Olive Nelson | Replace Emancipation statue with Miss Lou’s
When the question 'What of the Miss Lou statue?' posed in your editorial of Tuesday, August 16, 2016 comes to be answered, I hope you will have reason to headline the response thus: "Miss Lou statue now commissioned: to replace the monstrous imposter now occupying pride of place at the entrance to Emancipation Park. So-called Emancipation statue ('Redemption Song') to be relocated to the foot of Fern Gully to better provide selfie opportunities for gawking tourists and giggling schoolgirls.
"Cabinet to consider approving the mass production of souvenir-size replicas for sale to the more artistically discerning members of the public and for distribution to basic and primary schools as an aid for teaching the Emancipation story."
I feel certain that Louise Bennett-Coverley would resent sharing space with a statue that represents the very antithesis of what she was about. Hers was an unambiguous message of self-acceptance, self-respect and self-worth consistent with Garvey's call to emancipate ourselves from mental slavery. She reflected our better side - our joie de vivre, our indomitable spirit.
The existing statue, on the other hand, is a celebration of brawn over brain. It conjures up images of passiveness, indolence, apathy, purposelessness - a shell-shocked people patiently waiting for some loincloths and the next serving of manna to fall from the skies. Much of that may indeed be true about us, but should be no cause for celebration, notwithstanding the comfort it guarantees the heirs and successors of the old planter class - our home-grown political nobility.
SYMBOL OF EMANCIPATION
Where, oh, where, on this statue is there even the slightest indication of the participation of the slaves themselves in the freedom struggle? Where is there any suggestion of the extraordinary courage of a Nanny or the revolutionary fire of a Sam Sharpe, who chose the gallows over a life of slavery?
Contrast the Emancipation statue of Barbados. Its uncomplicated message needs no explanation. A freed slave triumphantly celebrates his own efforts at breaking the chains of oppression and prepares to jump to the next challenge.

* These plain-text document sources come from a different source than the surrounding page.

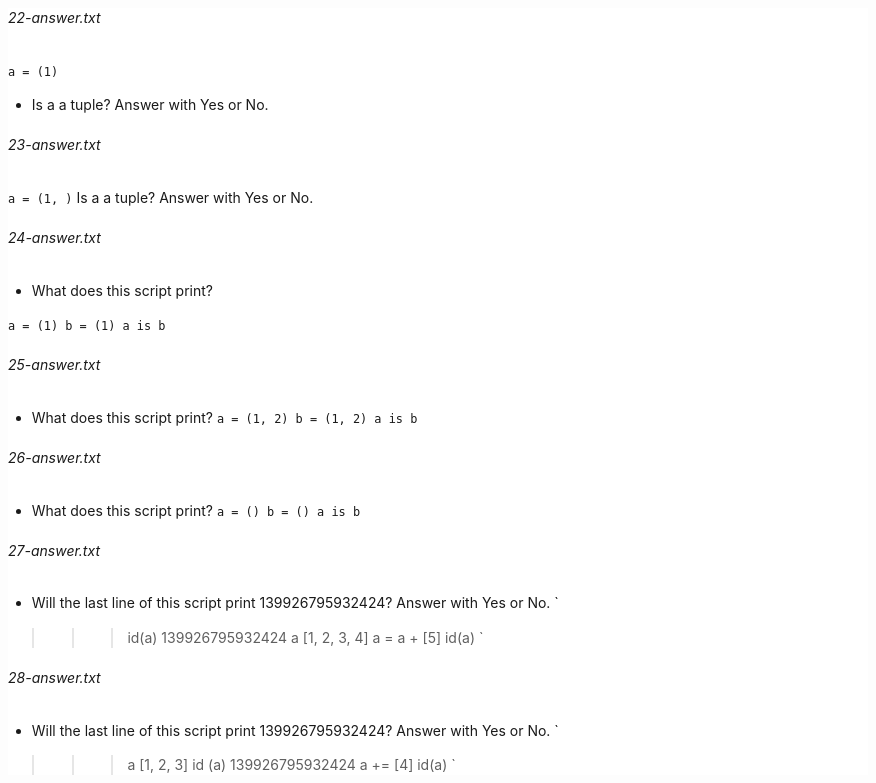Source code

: ###### 22-answer.txt
` a = (1) `
- Is a a tuple? Answer with Yes or No.

###### 23-answer.txt
` a = (1, ) `
Is a a tuple? Answer with Yes or No.

###### 24-answer.txt
- What does this script print?

`
a = (1)
b = (1)
a is b
`
###### 25-answer.txt
- What does this script print?
`
a = (1, 2)
b = (1, 2)
a is b
`

###### 26-answer.txt
- What does this script print?
`
a = ()
b = ()
a is b
`

###### 27-answer.txt
- Will the last line of this script print 139926795932424? Answer with Yes or No.
`
>>> id(a)
139926795932424
>>> a
[1, 2, 3, 4]
>>> a = a + [5]
>>> id(a)
`
 
###### 28-answer.txt
- Will the last line of this script print 139926795932424? Answer with Yes or No.
`
>>> a
[1, 2, 3]
>>> id (a)
139926795932424
>>> a += [4]
>>> id(a)
`
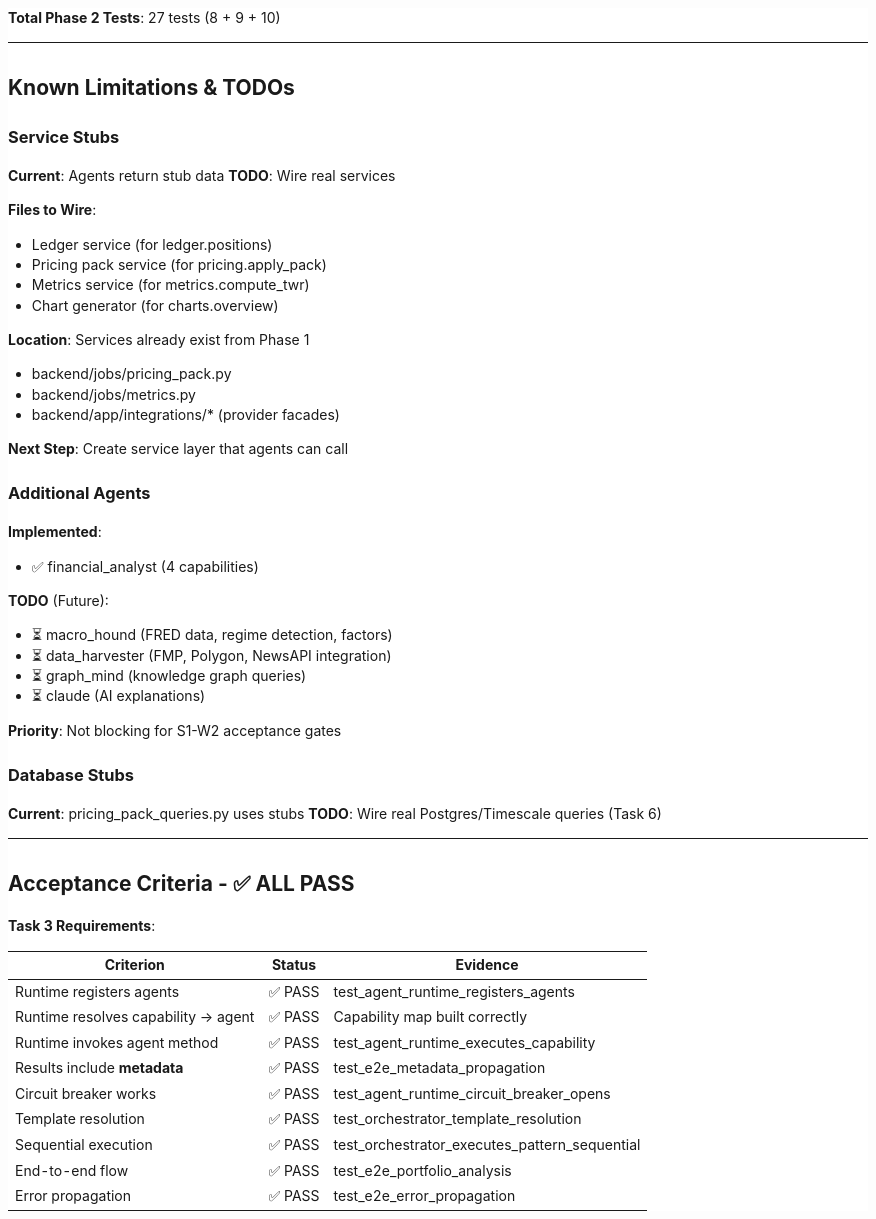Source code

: **Total Phase 2 Tests**: 27 tests (8 + 9 + 10)

---

## Known Limitations & TODOs

### Service Stubs

**Current**: Agents return stub data
**TODO**: Wire real services

**Files to Wire**:
- Ledger service (for ledger.positions)
- Pricing pack service (for pricing.apply_pack)
- Metrics service (for metrics.compute_twr)
- Chart generator (for charts.overview)

**Location**: Services already exist from Phase 1
- backend/jobs/pricing_pack.py
- backend/jobs/metrics.py
- backend/app/integrations/* (provider facades)

**Next Step**: Create service layer that agents can call

### Additional Agents

**Implemented**:
- ✅ financial_analyst (4 capabilities)

**TODO** (Future):
- ⏳ macro_hound (FRED data, regime detection, factors)
- ⏳ data_harvester (FMP, Polygon, NewsAPI integration)
- ⏳ graph_mind (knowledge graph queries)
- ⏳ claude (AI explanations)

**Priority**: Not blocking for S1-W2 acceptance gates

### Database Stubs

**Current**: pricing_pack_queries.py uses stubs
**TODO**: Wire real Postgres/Timescale queries (Task 6)

---

## Acceptance Criteria - ✅ ALL PASS

**Task 3 Requirements**:

| Criterion | Status | Evidence |
|-----------|--------|----------|
| Runtime registers agents | ✅ PASS | test_agent_runtime_registers_agents |
| Runtime resolves capability → agent | ✅ PASS | Capability map built correctly |
| Runtime invokes agent method | ✅ PASS | test_agent_runtime_executes_capability |
| Results include __metadata__ | ✅ PASS | test_e2e_metadata_propagation |
| Circuit breaker works | ✅ PASS | test_agent_runtime_circuit_breaker_opens |
| Template resolution | ✅ PASS | test_orchestrator_template_resolution |
| Sequential execution | ✅ PASS | test_orchestrator_executes_pattern_sequential |
| End-to-end flow | ✅ PASS | test_e2e_portfolio_analysis |
| Error propagation | ✅ PASS | test_e2e_error_propagation |
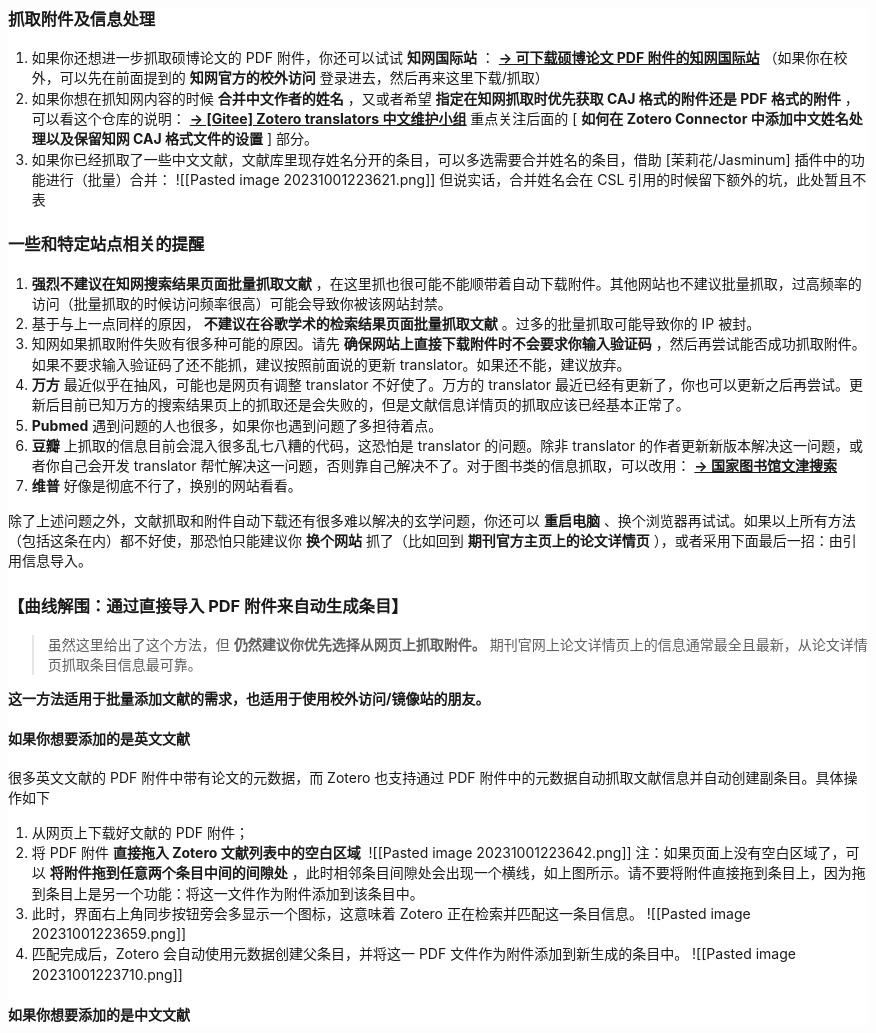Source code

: ### 抓取附件及信息处理

1. 如果你还想进一步抓取硕博论文的 PDF 附件，你还可以试试 **知网国际站** ：
    [**-> 可下载硕博论文 PDF 附件的知网国际站**](https://chn.oversea.cnki.net/)
    （如果你在校外，可以先在前面提到的 **知网官方的校外访问** 登录进去，然后再来这里下载/抓取）
2. 如果你想在抓知网内容的时候 **合并中文作者的姓名** ，又或者希望 **指定在知网抓取时优先获取 CAJ 格式的附件还是 PDF 格式的附件** ，可以看这个仓库的说明：
    [**-> [Gitee] Zotero translators 中文维护小组**](https://gitee.com/l0o0/translators_CN)
    重点关注后面的 [ **如何在 Zotero Connector 中添加中文姓名处理以及保留知网 CAJ 格式文件的设置** ] 部分。
3. 如果你已经抓取了一些中文文献，文献库里现存姓名分开的条目，可以多选需要合并姓名的条目，借助 [茉莉花/Jasminum] 插件中的功能进行（批量）合并：
![[Pasted image 20231001223621.png]]
但说实话，合并姓名会在 CSL 引用的时候留下额外的坑，此处暂且不表

### 一些和特定站点相关的提醒

1. **强烈不建议在知网搜索结果页面批量抓取文献** ，在这里抓也很可能不能顺带着自动下载附件。其他网站也不建议批量抓取，过高频率的访问（批量抓取的时候访问频率很高）可能会导致你被该网站封禁。
2. 基于与上一点同样的原因， **不建议在谷歌学术的检索结果页面批量抓取文献** 。过多的批量抓取可能导致你的 IP 被封。
3. 知网如果抓取附件失败有很多种可能的原因。请先 **确保网站上直接下载附件时不会要求你输入验证码** ，然后再尝试能否成功抓取附件。如果不要求输入验证码了还不能抓，建议按照前面说的更新 translator。如果还不能，建议放弃。
4. **万方** 最近似乎在抽风，可能也是网页有调整 translator 不好使了。万方的 translator 最近已经有更新了，你也可以更新之后再尝试。更新后目前已知万方的搜索结果页上的抓取还是会失败的，但是文献信息详情页的抓取应该已经基本正常了。
5. **Pubmed** 遇到问题的人也很多，如果你也遇到问题了多担待着点。
6. **豆瓣** 上抓取的信息目前会混入很多乱七八糟的代码，这恐怕是 translator 的问题。除非 translator 的作者更新新版本解决这一问题，或者你自己会开发 translator 帮忙解决这一问题，否则靠自己解决不了。对于图书类的信息抓取，可以改用：
    [**-> 国家图书馆文津搜索**](http://find.nlc.cn)
7. **维普** 好像是彻底不行了，换别的网站看看。

除了上述问题之外，文献抓取和附件自动下载还有很多难以解决的玄学问题，你还可以 **重启电脑** 、换个浏览器再试试。如果以上所有方法（包括这条在内）都不好使，那恐怕只能建议你 **换个网站** 抓了（比如回到 **期刊官方主页上的论文详情页** ），或者采用下面最后一招：由引用信息导入。

### 【曲线解围：通过直接导入 PDF 附件来自动生成条目】

> 虽然这里给出了这个方法，但 **仍然建议你优先选择从网页上抓取附件。** 期刊官网上论文详情页上的信息通常最全且最新，从论文详情页抓取条目信息最可靠。

**这一方法适用于批量添加文献的需求，也适用于使用校外访问/镜像站的朋友。**

#### 如果你想要添加的是英文文献

很多英文文献的 PDF 附件中带有论文的元数据，而 Zotero 也支持通过 PDF 附件中的元数据自动抓取文献信息并自动创建副条目。具体操作如下

1. 从网页上下载好文献的 PDF 附件；
2. 将 PDF 附件 **直接拖入 Zotero 文献列表中的空白区域** 
![[Pasted image 20231001223642.png]]
注：如果页面上没有空白区域了，可以 **将附件拖到任意两个条目中间的间隙处** ，此时相邻条目间隙处会出现一个横线，如上图所示。请不要将附件直接拖到条目上，因为拖到条目上是另一个功能：将这一文件作为附件添加到该条目中。
3. 此时，界面右上角同步按钮旁会多显示一个图标，这意味着 Zotero 正在检索并匹配这一条目信息。
![[Pasted image 20231001223659.png]]
4. 匹配完成后，Zotero 会自动使用元数据创建父条目，并将这一 PDF 文件作为附件添加到新生成的条目中。
![[Pasted image 20231001223710.png]]

#### 如果你想要添加的是中文文献
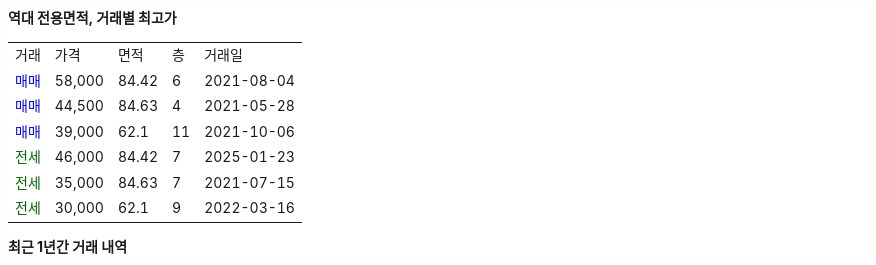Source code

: <b>역대 전용면적, 거래별 최고가</b>
<table class="sortable">
    <tr>
      <td>거래</td>
      <td>가격</td>
      <td>면적</td>
      <td>층</td>
      <td>거래일</td>
    </tr>
        <tr>
          <td><a style="color: blue">매매</a></td>
          <td>58,000</td>
          <td>84.42</td>
          <td>6</td>
          <td>2021-08-04</td>
        </tr>            <tr>
          <td><a style="color: blue">매매</a></td>
          <td>44,500</td>
          <td>84.63</td>
          <td>4</td>
          <td>2021-05-28</td>
        </tr>            <tr>
          <td><a style="color: blue">매매</a></td>
          <td>39,000</td>
          <td>62.1</td>
          <td>11</td>
          <td>2021-10-06</td>
        </tr>        
        <tr>
              <td><a style="color: darkgreen">전세</a></td>
              <td>46,000</td>
              <td>84.42</td>
              <td>7</td>
              <td>2025-01-23</td>
            </tr>            <tr>
              <td><a style="color: darkgreen">전세</a></td>
              <td>35,000</td>
              <td>84.63</td>
              <td>7</td>
              <td>2021-07-15</td>
            </tr>            <tr>
              <td><a style="color: darkgreen">전세</a></td>
              <td>30,000</td>
              <td>62.1</td>
              <td>9</td>
              <td>2022-03-16</td>
            </tr>        
    
</table>

<b>최근 1년간 거래 내역</b>

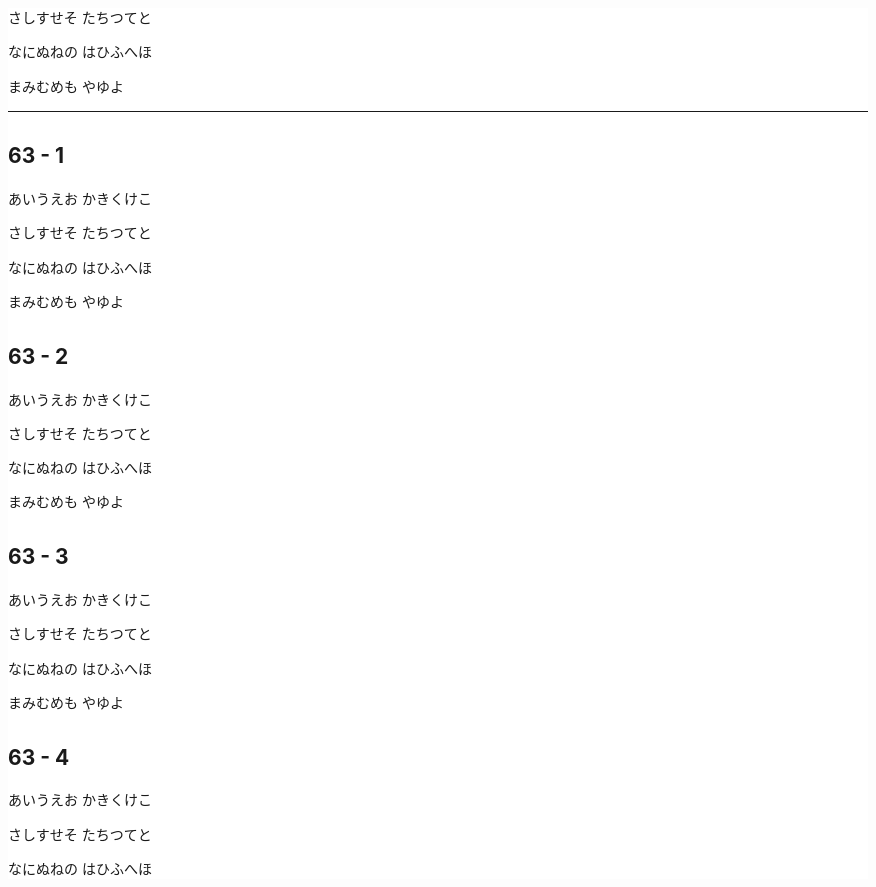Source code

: さしすせそ たちつてと

なにぬねの はひふへほ

まみむめも やゆよ

---

## 63 - 1
あいうえお かきくけこ

さしすせそ たちつてと

なにぬねの はひふへほ

まみむめも やゆよ

>>>
## 63 - 2
あいうえお かきくけこ

さしすせそ たちつてと

なにぬねの はひふへほ

まみむめも やゆよ


>>>
## 63 - 3
あいうえお かきくけこ

さしすせそ たちつてと

なにぬねの はひふへほ

まみむめも やゆよ


>>>
## 63 - 4
あいうえお かきくけこ

さしすせそ たちつてと

なにぬねの はひふへほ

As a symbol of true Emancipation but only on a replacement basis, let us have, without further delay, the mounting at Emancipation Park of the long-overdue statue of Miss Lou. This is as good a time as any to heed the protestations of the many who, from the very beginning, argued against the appropriateness of the current statue.
If our political overseers continue to contemptuously ignore that call, there are a host of suitable alternative sites that could be considered for our beloved Miss Lou. St William Grant Park, overlooking a refurbished Ward Theatre, or the precincts of the UWI Philip Sherlock Centre or of the Little Theatre, next door to the St Andrew Parish Library, or the Edna Manley College of Visual and Performing Arts are but some.
Let us hasten to cash in on the generosity of the Gambrill family. Let us move quickly to honour the memory of a freedom fighter par excellence, but let us not disturb her peace.